Under the Ocheltree SERP, the Bank annually accrues a liability retirement account on Mr. Ocheltree’s behalf equal to not less than twenty percent (20%) of his base salary. The accrued balance in the retirement account will be paid to Mr. Ocheltree following his retirement in five equal annual installments. In accordance with Section 409A of the Code, the first payment may be delayed by six months under certain conditions. Mr. Ocheltree becomes vested in the accrued liability retirement account on January 1, 2019. In the event Mr. Ocheltree should die while actively employed by the Bank at any time after the vesting but prior to him attaining the age of sixty-five (65) years (or such later date as may be agreed upon), the Bank will pay the accrued balance in one (1) lump sum to the person designated by Mr. Ocheltree. Accruals to the retirement account will be suspended during any period that Mr. Ocheltree has a qualified period of disability.

 

If after January 1, 2019 and prior to age 65, Mr. Ocheltree’s employment is terminated voluntarily by him or by the Bank without cause, the accrued balance under the Ocheltree SERP shall be paid to Mr. Ocheltree in a lump sum thirty (30) days following his attainment of the age of sixty-five. In the event of a change in control of the Bank (as defined in the Ocheltree SERP), and should Mr. Ocheltree’s employment be terminated without cause either 30 days prior to, or within 12 months after, the change in control, Mr. Ocheltree would be paid the accrued balance under the Ocheltree SERP in a lump sum thirty (30) days following the latter of the change in control or his termination of employment.

 

Rager Retirement Plan. During 2016, Mr. Rager was a participant in a Supplemental Executive Retirement Plan that the Bank established in 2007 for eligible participants chosen by the Bank. The retirement benefits provided under the plan are unfunded and are not intended to be a tax-qualified retirement plan under Section 401(a) of the Code. To offset the cost of future funding of the retirement benefits payable to participants under the 2007 retirement plan, the Bank owns life insurance policies on the lives of certain current and former executive officers.

 

As a participant in the 2007 supplemental retirement plan, Mr. Rager would be provided an annual retirement benefit equal to fifteen percent (15%) of his average annual base salary during his final five years of employment. Absent an acceleration event, his benefit would be paid over the ten (10) years following his retirement. Mr. Rager became fully-vested in the benefits provided under the supplemental retirement plan in 2016 upon his ten-year anniversary as an employee of the Bank. If Mr. Rager should die while employed by the Bank, the Bank will pay the present value of the vested benefit to the officer’s beneficiary in a lump sum. If the officer dies while receiving the retirement benefit, the Bank shall pay any remaining benefit to the officer’s beneficiary in the same amounts and manner that would have been paid to the officer had the officer survived.

Required work:
a - Could you repeat the retirement-plan passage exactly, everything from "As a participant in the" down to "the officer survived."?
b - Can you pick up the retirement-plan passage where it stops and continue it?

Data for analysis:
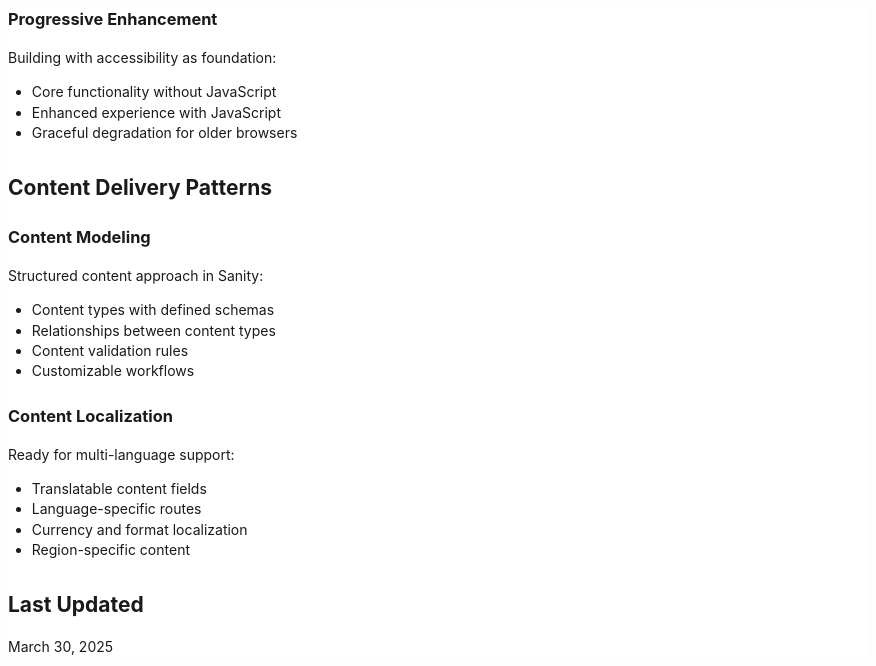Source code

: ### Progressive Enhancement

Building with accessibility as foundation:
- Core functionality without JavaScript
- Enhanced experience with JavaScript
- Graceful degradation for older browsers

## Content Delivery Patterns

### Content Modeling

Structured content approach in Sanity:
- Content types with defined schemas
- Relationships between content types
- Content validation rules
- Customizable workflows

### Content Localization

Ready for multi-language support:
- Translatable content fields
- Language-specific routes
- Currency and format localization
- Region-specific content

## Last Updated

March 30, 2025
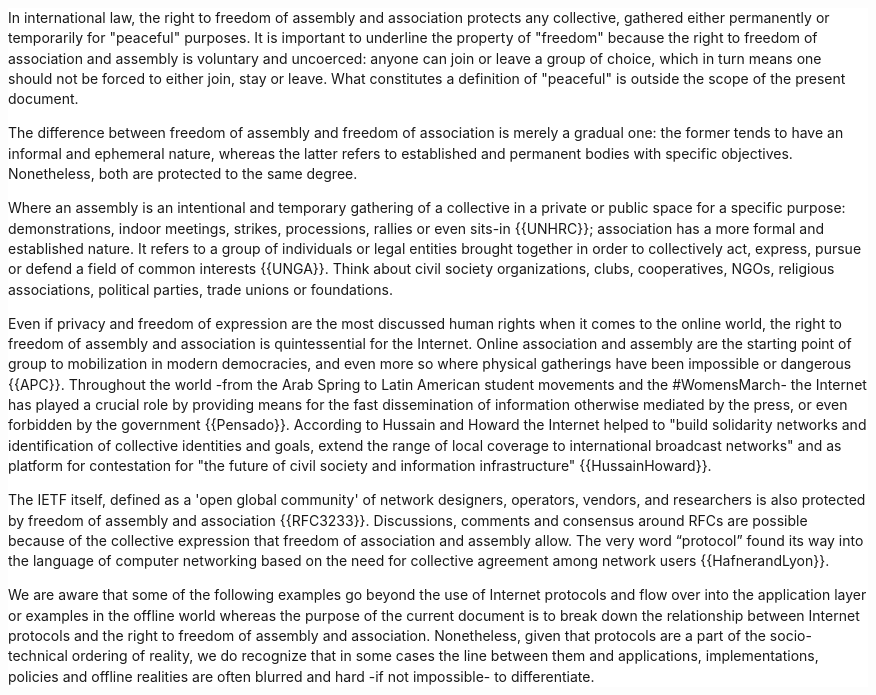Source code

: In international law, the right to freedom of assembly and association
protects any collective, gathered either permanently or temporarily
for "peaceful" purposes. It is important to underline the property of
"freedom" because the right to freedom of association and assembly is
voluntary and uncoerced: anyone can join or leave a group of choice,
which in turn means one should not be forced to either join, stay or
leave. What constitutes a definition of "peaceful" is outside the
scope of the present document.

The difference between freedom of assembly and freedom of association
is merely a gradual one: the former tends to have an informal and
ephemeral nature, whereas the latter refers to established and
permanent bodies with specific objectives. Nonetheless, both are
protected to the same degree.

Where an assembly is an intentional and temporary gathering of a
collective in a private or public space for a specific purpose:
demonstrations, indoor meetings, strikes, processions, rallies or even
sits-in {{UNHRC}}; association has a more formal and established
nature. It refers to a group of individuals or legal entities brought
together in order to collectively act, express, pursue or defend a
field of common interests {{UNGA}}. Think about civil society
organizations, clubs, cooperatives, NGOs, religious associations,
political parties, trade unions or foundations.

Even if privacy and freedom of expression are the most discussed human
rights when it comes to the online world, the right to freedom of
assembly and association is quintessential for the Internet. Online
association and assembly are the starting point of group to
mobilization in modern democracies, and even more so where physical
gatherings have been impossible or dangerous {{APC}}. Throughout the
world -from the Arab Spring to Latin American student movements and
the #WomensMarch- the Internet has played a crucial role by providing
means for the fast dissemination of information otherwise mediated by
the press, or even forbidden by the government {{Pensado}}. According
to Hussain and Howard the Internet helped to "build solidarity
networks and identification of collective identities and goals, extend
the range of local coverage to international broadcast networks" and
as platform for contestation for "the future of civil society and
information infrastructure" {{HussainHoward}}.

The IETF itself, defined as a 'open global community' of network
designers, operators, vendors, and researchers is also protected by
freedom of assembly and association {{RFC3233}}. Discussions, comments
and consensus around RFCs are possible because of the collective
expression that freedom of association and assembly allow. The very
word “protocol” found its way into the language of computer networking
based on the need for collective agreement among network users
{{HafnerandLyon}}.

We are aware that some of the following examples go beyond the use of
Internet protocols and flow over into the application layer or
examples in the offline world whereas the purpose of the current
document is to break down the relationship between Internet protocols
and the right to freedom of assembly and association. Nonetheless,
given that protocols are a part of the socio-technical ordering of
reality, we do recognize that in some cases the line between them and
applications, implementations, policies and offline realities are
often blurred and hard -if not impossible- to differentiate.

Answers by task:
a -
As a participant in the 2007 supplemental retirement plan, Mr. Rager would be provided an annual retirement benefit equal to fifteen percent (15%) of his average annual base salary during his final five years of employment. Absent an acceleration event, his benefit would be paid over the ten (10) years following his retirement. Mr. Rager became fully-vested in the benefits provided under the supplemental retirement plan in 2016 upon his ten-year anniversary as an employee of the Bank. If Mr. Rager should die while employed by the Bank, the Bank will pay the present value of the vested benefit to the officer’s beneficiary in a lump sum. If the officer dies while receiving the retirement benefit, the Bank shall pay any remaining benefit to the officer’s beneficiary in the same amounts and manner that would have been paid to the officer had the officer survived.

b -
Upon a termination of the employment of Mr. Rager following a “change in control” (the definition of “change in control” being substantially similar to the same term under his employment agreement), the full retirement benefit under the plan (calculated as of the termination of employment) is payable in a lump sum to the officer. In the event payment of the benefit to the officer would cause the imposition of excise taxes under Section 280G and Section 4999 of the Code, then the payments would be reduced (but not below zero) to the extent necessary to ensure that no portion of the payment will be subject to any excise tax.

 

If the employment of Mr. Rager with the Bank is terminated without cause prior to his normal retirement date, the vested retirement benefit under the retirement plan is payable in a lump sum. No benefit will be payable to Mr. Rager, however, if he is terminated for cause. Termination for cause includes termination of the officer’s employment because of (i) fraud, embezzlement, theft, or comparable dishonest activity committed by the officer; (ii) the officer’s conviction of or entering a plea of guilty or nolo contendere to any crime constituting a felony or any misdemeanor involving fraud, dishonesty, or moral turpitude, (iii) the officer’s breach, neglect, refusal, or failure to materially discharge the officer’s duties or the officer’s failure to comply with the lawful directions of a senior managing officer of the Bank (which failure is not timely cured), (iv) any willful misconduct by the officer which may cause substantial economic or reputation injury to the Bank, including, but not limited to, sexual harassment, or (v) the willful destruction by the officer of Bank property having a material value to the Bank.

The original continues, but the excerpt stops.